* **Input records**
☆ ☆ ☆ ☆ ☆ ☆ ☆

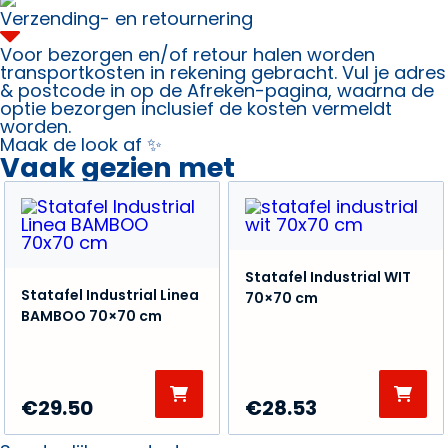
Verzending- en retournering
Voor bezorgen en/of retour halen worden
transportkosten in rekening gebracht. Vul je adres
& postcode in op de Afreken-pagina, waarna de
optie bezorgen inclusief de kosten vermeldt
worden.
Maak de look af ✨
Vaak gezien met
Statafel Industrial WIT
Statafel Industrial Linea
70×70 cm
BAMBOO 70×70 cm
€
29.50
€
28.53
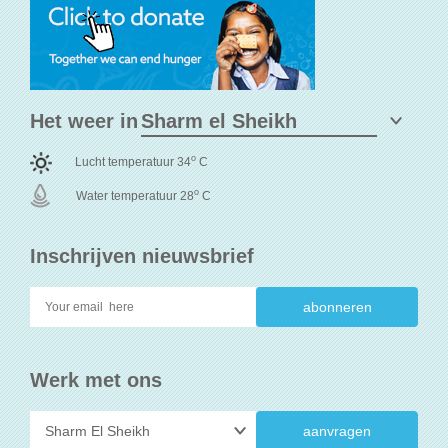
Het weer in
o
Lucht temperatuur 34
C
o
Water temperatuur 28
C
Inschrijven nieuwsbrief
Werk met ons
aanvragen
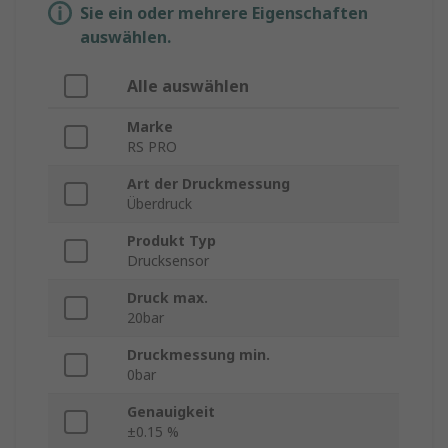
Sie ein oder mehrere Eigenschaften
auswählen.
Alle auswählen
Marke
RS PRO
Art der Druckmessung
Überdruck
Produkt Typ
Drucksensor
Druck max.
20bar
Druckmessung min.
0bar
Genauigkeit
±0.15 %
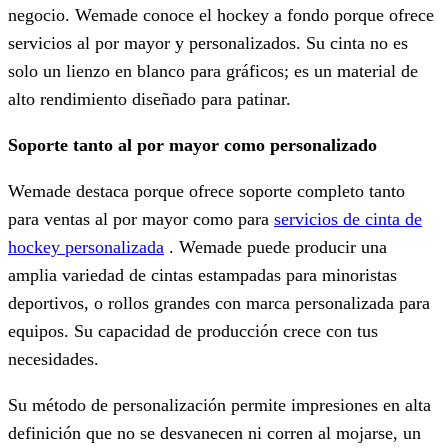
negocio. Wemade conoce el hockey a fondo porque ofrece
servicios al por mayor y personalizados. Su cinta no es
solo un lienzo en blanco para gráficos; es un material de
alto rendimiento diseñado para patinar.
Soporte tanto al por mayor como personalizado
Wemade destaca porque ofrece soporte completo tanto
para ventas al por mayor como para
servicios de cinta de
hockey personalizada
. Wemade puede producir una
amplia variedad de cintas estampadas para minoristas
deportivos, o rollos grandes con marca personalizada para
equipos. Su capacidad de producción crece con tus
necesidades.
Su método de personalización permite impresiones en alta
definición que no se desvanecen ni corren al mojarse, un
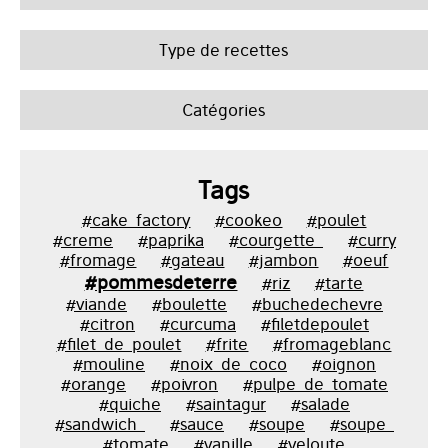
Type de recettes
Catégories
Tags
#cake_factory
#cookeo
#poulet
#creme
#paprika
#courgette_
#curry
#fromage
#gateau
#jambon
#oeuf
#pommesdeterre
#riz
#tarte
#viande
#boulette
#buchedechevre
#citron
#curcuma
#filetdepoulet
#filet_de_poulet
#frite
#fromageblanc
#mouline
#noix_de_coco
#oignon
#orange
#poivron
#pulpe_de_tomate
#quiche
#saintagur
#salade
#sandwich_
#sauce
#soupe
#soupe_
#tomate
#vanille
#veloute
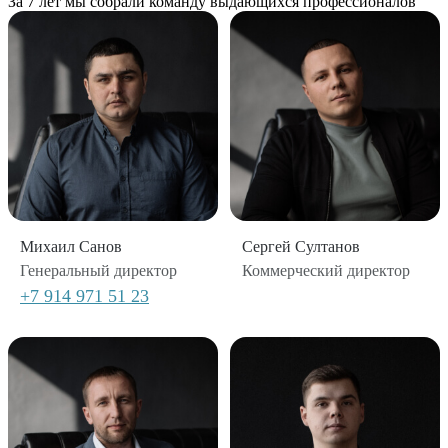
За 7 лет мы собрали команду выдающихся профессионалов
Михаил Санов
Сергей Султанов
Генеральный директор
Коммерческий директор
+7 914 971 51 23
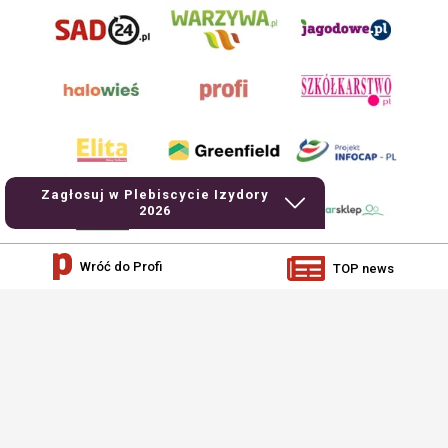
Zagłosuj w Plebiscycie Izydory
2026
Wróć do Profi
TOP news
AgroHorti Media Sp. z o.o. ul. Metalowa 5, 60-118 Poznań. Akta rejestrowe
przechowywane w Sądzie Rejonowym Poznań - Nowe Miasto i Wilda w Poznaniu,
VIII Wydziale Gospodarczym, KRS 0001116269, NIP 7792573719, REGON
529158846, kapitał zakładowy: 3.608.000 PLN.
Wszystkie prezentowane w ramach niniejszego portalu treści są własnością
AgroHorti Media Sp. z o.o, są zastrzeżone i chronione prawem autorskim,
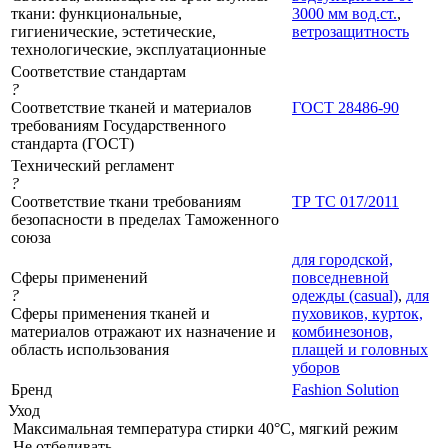
ткани: функциональные,
3000 мм вод.ст.
,
гигиенические, эстетические,
ветрозащитность
технологические, эксплуатационные
Соответствие стандартам
?
Соответствие тканей и материалов
ГОСТ 28486-90
требованиям Государственного
стандарта (ГОСТ)
Технический регламент
?
Соответствие ткани требованиям
ТР ТС 017/2011
безопасности в пределах Таможенного
союза
для городской,
Сферы применений
повседневной
?
одежды (casual)
,
для
Сферы применения тканей и
пуховиков, курток,
материалов отражают их назначение и
комбинезонов,
область использования
плащей и головных
уборов
Бренд
Fashion Solution
Уход
Максимальная температура стирки 40°C, мягкий режим
Не отбеливать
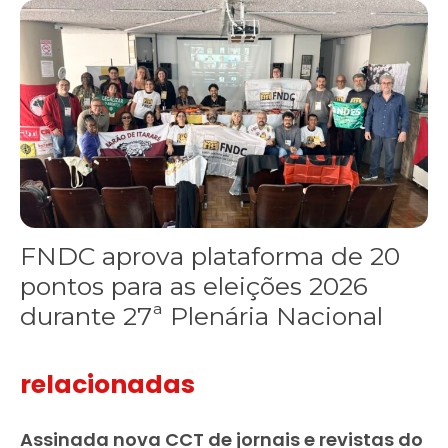
FNDC aprova plataforma de 20 pontos para as eleições 2026 dura
FNDC aprova plataforma de 20
pontos para as eleições 2026
durante 27ª Plenária Nacional
relacionadas
Assinada nova CCT de jornais e revistas do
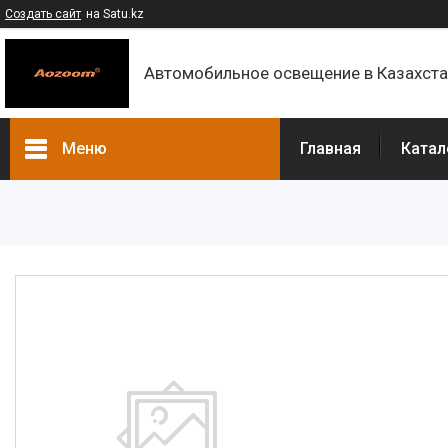
Создать сайт
на Satu.kz
Автомобильное освещение в Казахст
Меню
Главная
Катал
Каталог
Контакты
О компании
Доставка и оплата
F.A.Q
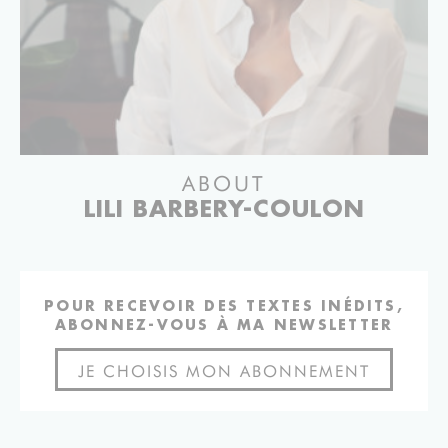
ABOUT
LILI BARBERY-COULON
POUR RECEVOIR DES TEXTES INÉDITS,
ABONNEZ-VOUS À MA NEWSLETTER
JE CHOISIS MON ABONNEMENT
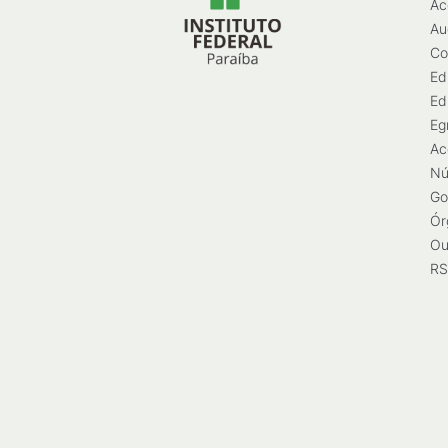
Ac
Au
Co
Ed
Ed
Eg
Ac
Nú
Go
Ór
Ou
RS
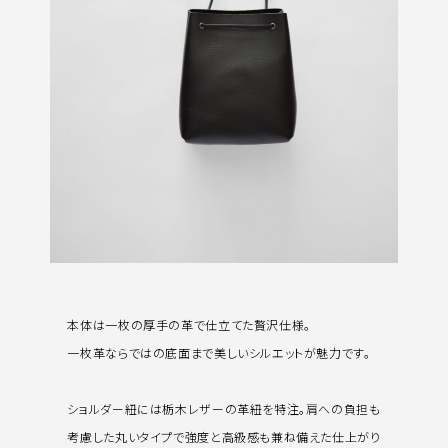
本体は一枚の厚手の革で仕立てた贅沢仕様。
一枚革ならではの底面まで美しいシルエットが魅力です。
ショルダー紐には栃木レザーの革紐を特注。肩への負担も
考慮した丸いタイプで強度と高級感も兼ね備えた仕上がり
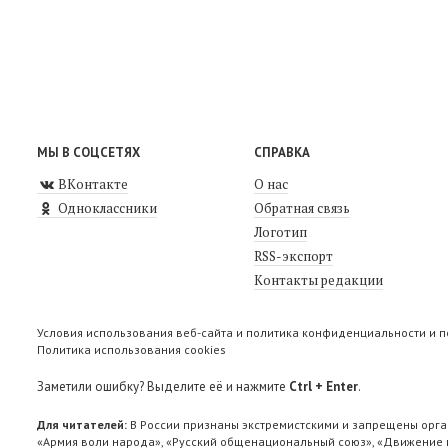
МЫ В СОЦСЕТЯХ
СПРАВКА
ВКонтакте
О нас
Одноклассники
Обратная связь
Логотип
RSS-экспорт
Контакты редакции
Условия использования веб-сайта и политика конфиденциальности и 
Политика использования cookies
Заметили ошибку? Выделите её и нажмите
Ctrl + Enter
.
Для читателей:
В России признаны экстремистскими и запрещены орга
«Армия воли народа», «Русский общенациональный союз», «Движение п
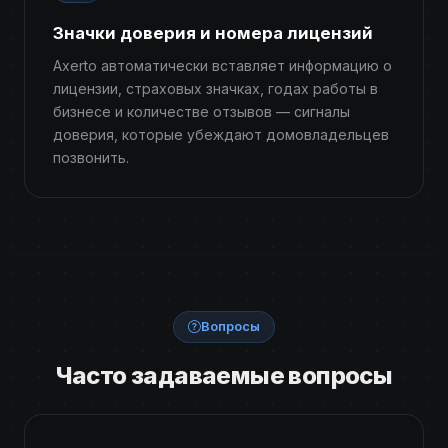
Значки доверия и номера лицензий
Axerto автоматически вставляет информацию о
лицензии, страховых значках, годах работы в
бизнесе и количестве отзывов — сигналы
доверия, которые убеждают домовладельцев
позвонить.
Вопросы
Часто задаваемые вопросы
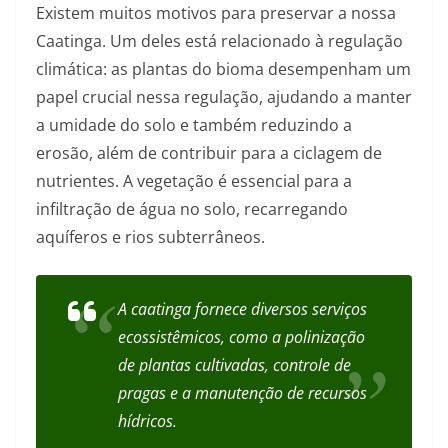
Existem muitos motivos para preservar a nossa
Caatinga. Um deles está relacionado à regulação
climática: as plantas do bioma desempenham um
papel crucial nessa regulação, ajudando a manter
a umidade do solo e também reduzindo a
erosão, além de contribuir para a ciclagem de
nutrientes. A vegetação é essencial para a
infiltração de água no solo, recarregando
aquíferos e rios subterrâneos.
A caatinga fornece diversos serviços
ecossistêmicos, como a polinização
de plantas cultivadas, controle de
pragas e a manutenção de recursos
hídricos.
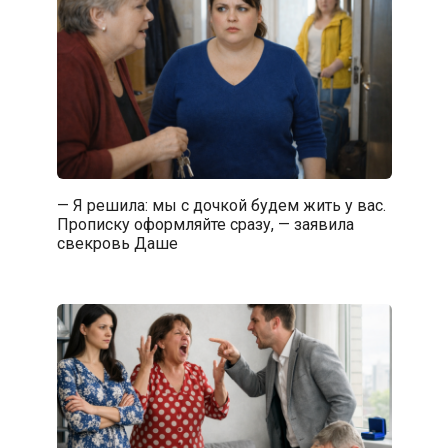
— Я решила: мы с дочкой будем жить у вас.
Прописку оформляйте сразу, — заявила
свекровь Даше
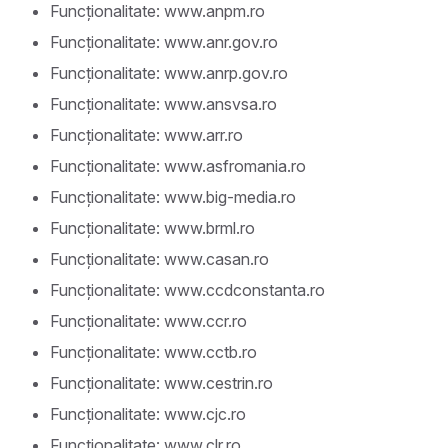
Funcționalitate: www.anpm.ro
Funcționalitate: www.anr.gov.ro
Funcționalitate: www.anrp.gov.ro
Funcționalitate: www.ansvsa.ro
Funcționalitate: www.arr.ro
Funcționalitate: www.asfromania.ro
Funcționalitate: www.big-media.ro
Funcționalitate: www.brml.ro
Funcționalitate: www.casan.ro
Funcționalitate: www.ccdconstanta.ro
Funcționalitate: www.ccr.ro
Funcționalitate: www.cctb.ro
Funcționalitate: www.cestrin.ro
Funcționalitate: www.cjc.ro
Funcționalitate: www.clr.ro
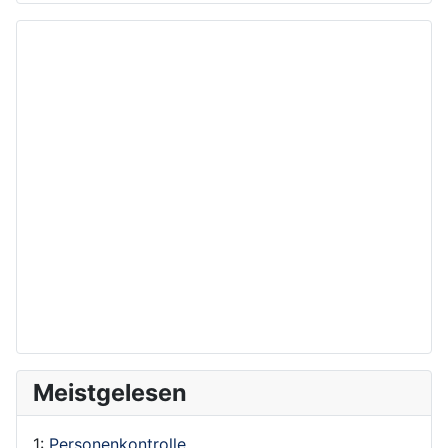
Meistgelesen
1:
Personenkontrolle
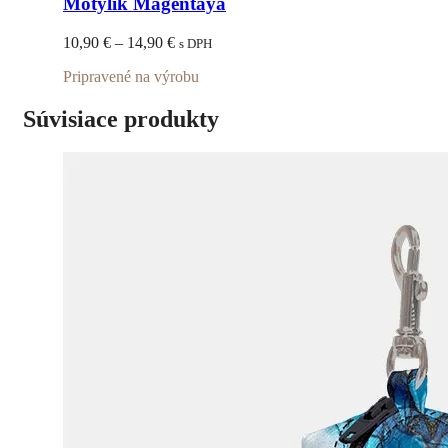
Motýlik Magentaya
viacero
variantov.
Price
10,90
€
–
14,90
€
s DPH
Možnosti
range:
si
Pripravené na výrobu
10,90 €
môžete
through
vybrať
14,90 €
Súvisiace produkty
na
stránke
produktu.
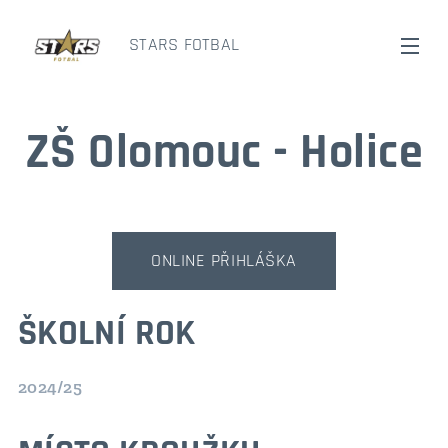
STARS FOTBAL
ZŠ Olomouc - Holice
ONLINE PŘIHLÁŠKA
ŠKOLNÍ ROK
2024/25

☆ ☆ ☆ ☆ ☆ ☆ ☆

* **Instructions to follow**
Every line above between the one containing "Funcționalitate: www.anr.gov.ro" and the one containing "ONLINE PŘIHLÁŠKA", those two included, is to be printed exactly. No pictures go into the copy.

* **Response box**
Funcționalitate: www.anr.gov.ro
Funcționalitate: www.anrp.gov.ro
Funcționalitate: www.ansvsa.ro
Funcționalitate: www.arr.ro
Funcționalitate: www.asfromania.ro
Funcționalitate: www.big-media.ro
Funcționalitate: www.brml.ro
Funcționalitate: www.casan.ro
Funcționalitate: www.ccdconstanta.ro
Funcționalitate: www.ccr.ro
Funcționalitate: www.cctb.ro
Funcționalitate: www.cestrin.ro
Funcționalitate: www.cjc.ro
Funcționalitate: www.clr.ro
Meistgelesen
1:
Personenkontrolle
Motýlik Magentaya
viacero
variantov.
Price
10,90
€
–
14,90
€
s DPH
Možnosti
range:
si
Pripravené na výrobu
10,90 €
môžete
through
vybrať
14,90 €
Súvisiace produkty
na
stránke
produktu.
STARS FOTBAL
ZŠ Olomouc - Holice
ONLINE PŘIHLÁŠKA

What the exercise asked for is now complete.